La grève, un élan contre la fatalité des inégalités sociales
Voilà à nouveau que quelque chroniqueur nous explique que la grève prendra le citoyen en otage et qu’elle est une entrave à la liberté …. Nous glissons subrepticement vers l’affirmation que la grève serait illégitime parce qu’elle empêcherait chacun de faire ce qu’il veut, quand il le veut. Les logiques pragmatiques du discours libéral tentent d’enfermer l’aspiration à la liberté dans cette satisfaction immédiate, spontanée, primitive.
Un tel débat n’est pas nouveau. Déjà, au début du XXème siècle, Clémenceau opposait aux luttes ouvrières les aspirations d’une liberté individualiste. Face à Jaurès qui défendait les ambitions de l’émancipation collective.
Désormais, nul doute que ceux qui ont récemment défendu Thiers comme celui qui a sauvé la république contre les excès des communards, pourront aussi bien défendre Clémenceau appelant la troupe contre les grévistes, faisant comme si ordre public et intérêt général se confondaient et cela au prix d’un recours illégitime à la violence.
De telles affirmations ne peuvent séduire que ceux qui ignoreront ou feindront d’ignorer que les entraves de l’injustice sociale sont bien plus contraignantes que les entraves de la grève et que la liberté sans égalité n’est qu’une illusion soigneusement entretenue par le libéralisme.

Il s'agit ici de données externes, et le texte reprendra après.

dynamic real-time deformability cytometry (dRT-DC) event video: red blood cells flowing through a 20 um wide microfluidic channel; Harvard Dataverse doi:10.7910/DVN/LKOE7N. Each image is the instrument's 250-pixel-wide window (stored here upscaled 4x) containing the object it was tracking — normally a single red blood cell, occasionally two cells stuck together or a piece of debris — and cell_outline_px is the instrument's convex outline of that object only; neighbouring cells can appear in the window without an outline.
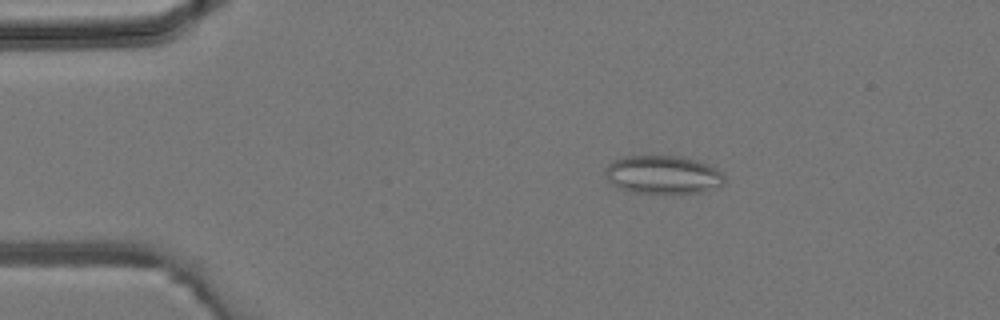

C’est pourquoi il est du devoir du syndicalisme de dire et d’expliquer tout ce qui contribuera à briser une telle illusion, à en montrer les insupportables contradictions, à en dénoncer les méprises… A ceux qui voudraient réduire la démocratie à la satisfaction immédiate de la liberté individuelle et pour cela seraient prêts à limiter le droit de grève, il faut répéter comme Jaurès l’avait répété au lendemain des luttes de Carmaux qu’une grève victorieuse donne un élan nouveau à la démocratie. Un élan contre la fatalité des dominations économiques et des inégalités sociales.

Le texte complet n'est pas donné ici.